- _Given entries_

--- START ---

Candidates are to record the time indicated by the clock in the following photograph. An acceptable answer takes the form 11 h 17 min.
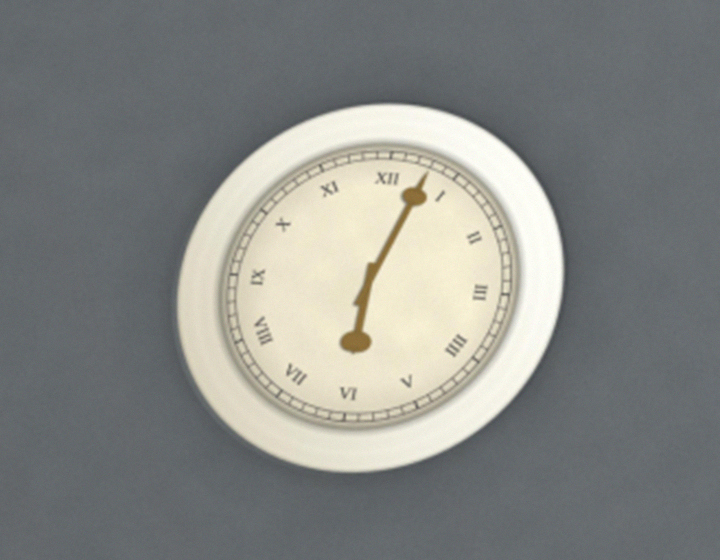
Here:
6 h 03 min
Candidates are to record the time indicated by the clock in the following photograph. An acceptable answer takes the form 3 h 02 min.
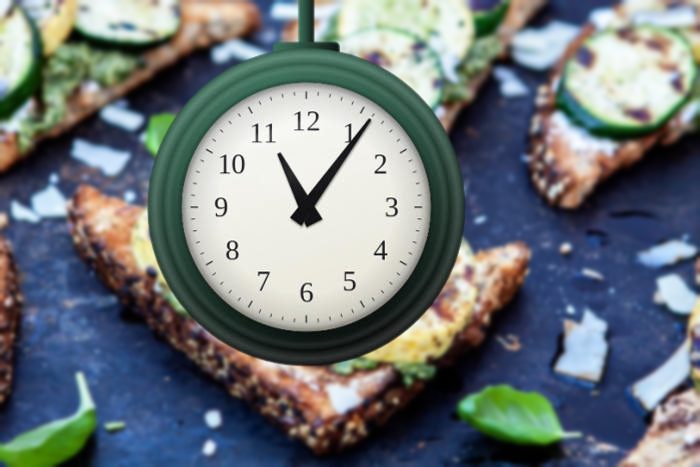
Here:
11 h 06 min
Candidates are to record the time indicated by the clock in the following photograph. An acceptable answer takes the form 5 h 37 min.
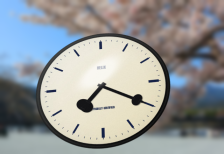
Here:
7 h 20 min
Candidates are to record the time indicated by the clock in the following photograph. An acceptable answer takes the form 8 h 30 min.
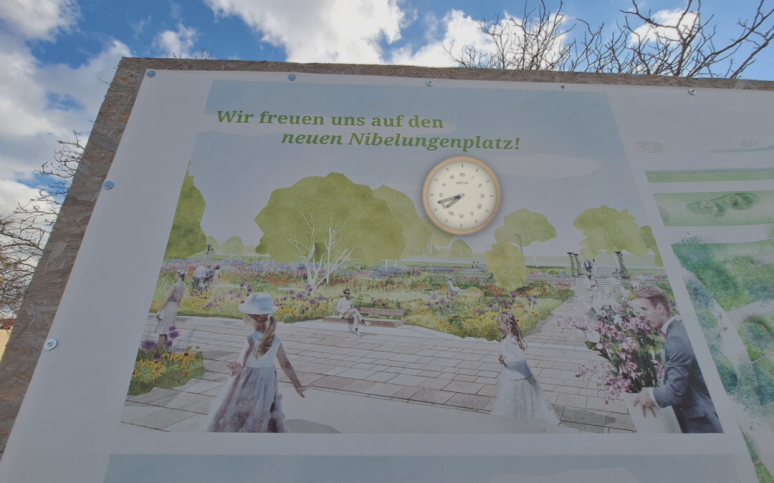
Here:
7 h 42 min
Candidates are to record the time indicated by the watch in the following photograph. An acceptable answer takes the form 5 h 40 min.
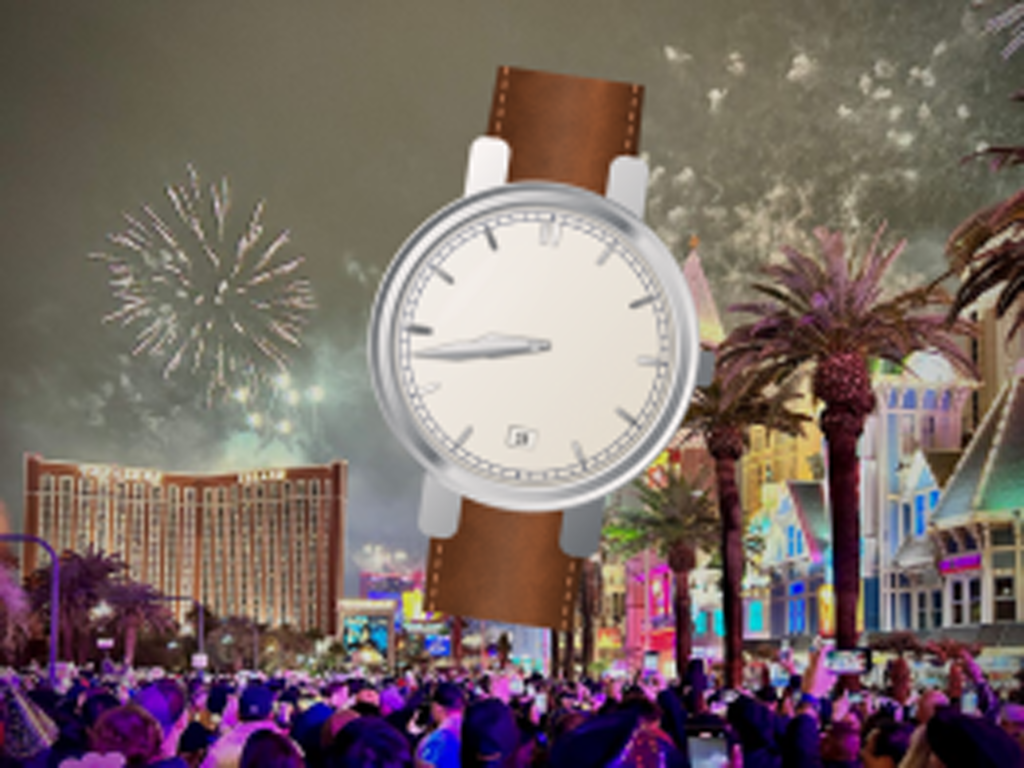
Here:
8 h 43 min
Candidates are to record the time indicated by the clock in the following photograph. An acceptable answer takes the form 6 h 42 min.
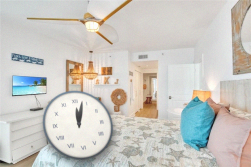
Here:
12 h 03 min
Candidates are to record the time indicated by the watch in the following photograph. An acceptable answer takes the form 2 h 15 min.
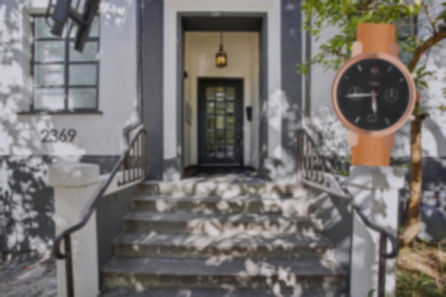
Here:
5 h 44 min
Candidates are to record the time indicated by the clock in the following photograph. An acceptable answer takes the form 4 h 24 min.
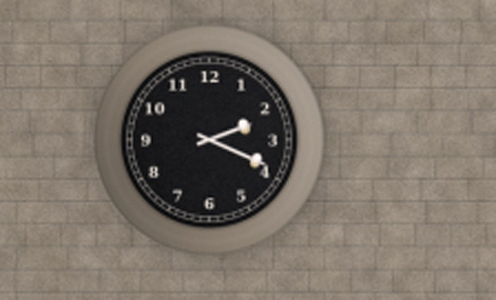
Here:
2 h 19 min
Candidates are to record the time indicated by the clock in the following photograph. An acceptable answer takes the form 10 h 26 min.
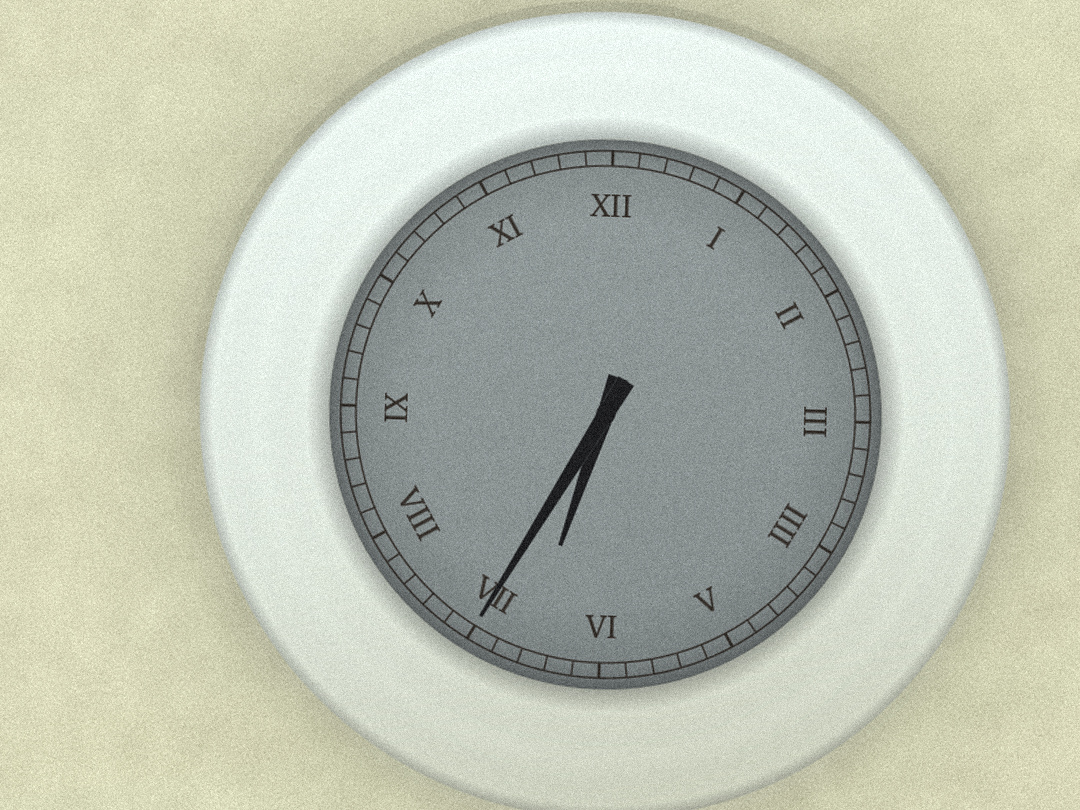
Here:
6 h 35 min
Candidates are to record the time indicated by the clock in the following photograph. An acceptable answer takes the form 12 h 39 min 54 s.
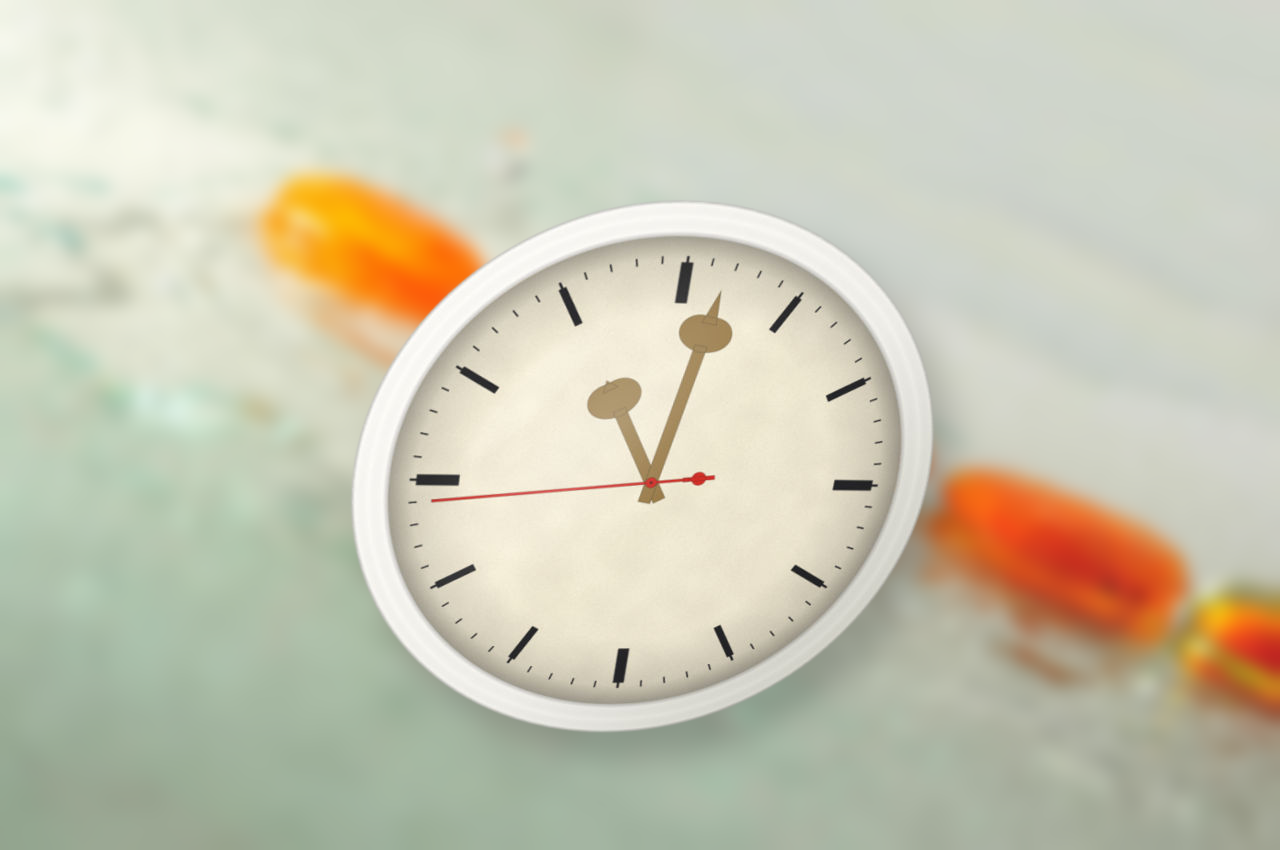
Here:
11 h 01 min 44 s
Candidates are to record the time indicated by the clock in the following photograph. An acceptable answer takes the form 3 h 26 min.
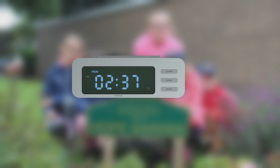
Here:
2 h 37 min
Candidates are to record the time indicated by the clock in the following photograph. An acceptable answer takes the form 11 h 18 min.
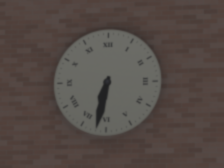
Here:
6 h 32 min
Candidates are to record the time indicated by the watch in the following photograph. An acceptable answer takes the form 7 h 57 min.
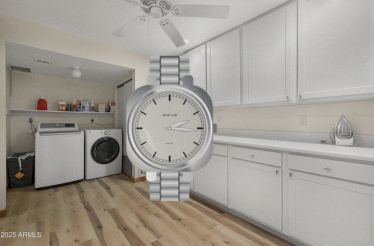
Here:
2 h 16 min
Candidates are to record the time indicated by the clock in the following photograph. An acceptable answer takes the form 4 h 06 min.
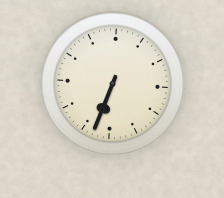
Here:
6 h 33 min
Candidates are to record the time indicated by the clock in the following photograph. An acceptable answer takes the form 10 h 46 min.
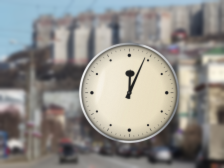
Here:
12 h 04 min
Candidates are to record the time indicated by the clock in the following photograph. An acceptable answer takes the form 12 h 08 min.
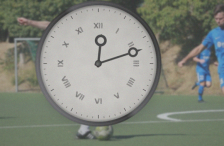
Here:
12 h 12 min
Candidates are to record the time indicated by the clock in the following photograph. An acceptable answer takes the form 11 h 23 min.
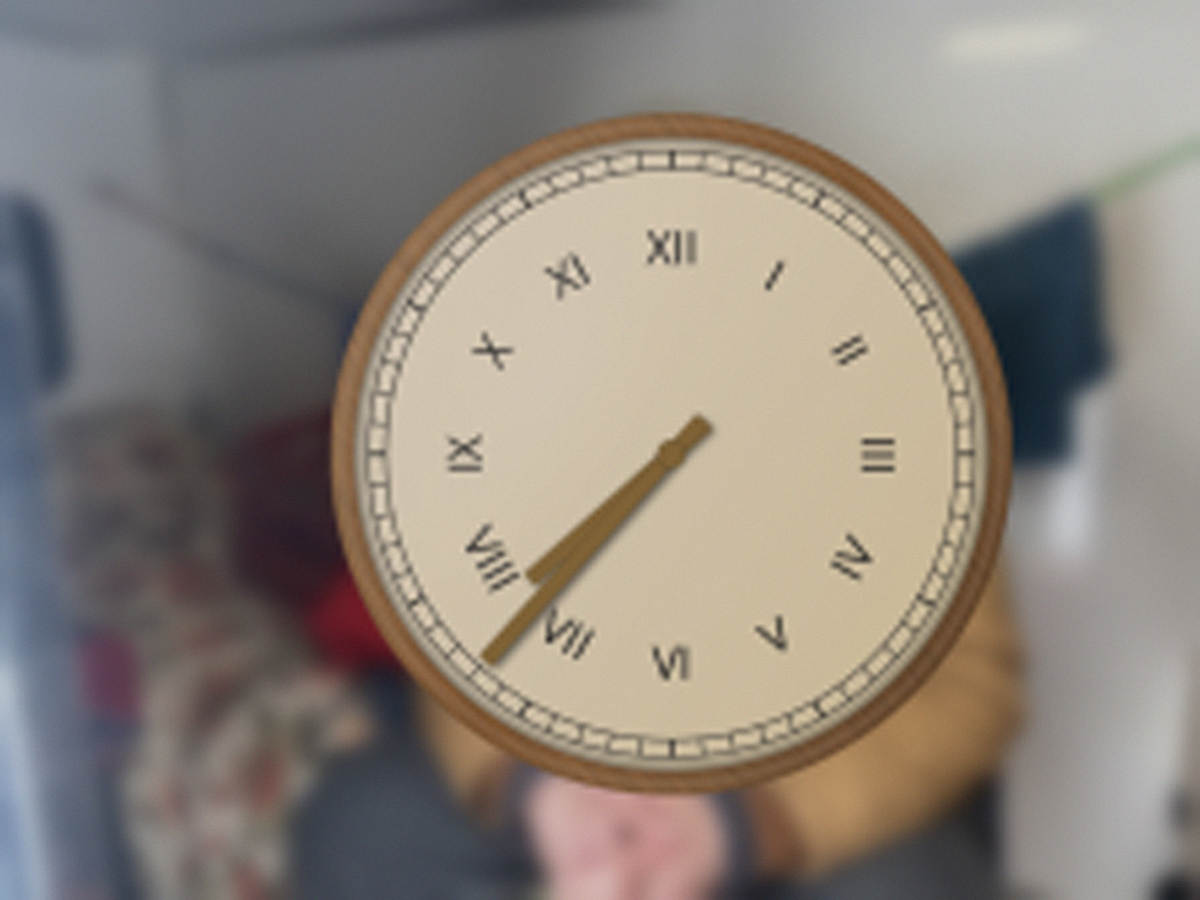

--- END ---

- _What this task involves_
Extract every line in the items above that contains the string "watch".

- _Output for this task_
Candidates are to record the time indicated by the watch in the following photograph. An acceptable answer takes the form 5 h 40 min.
Candidates are to record the time indicated by the watch in the following photograph. An acceptable answer takes the form 2 h 15 min.
Candidates are to record the time indicated by the watch in the following photograph. An acceptable answer takes the form 7 h 57 min.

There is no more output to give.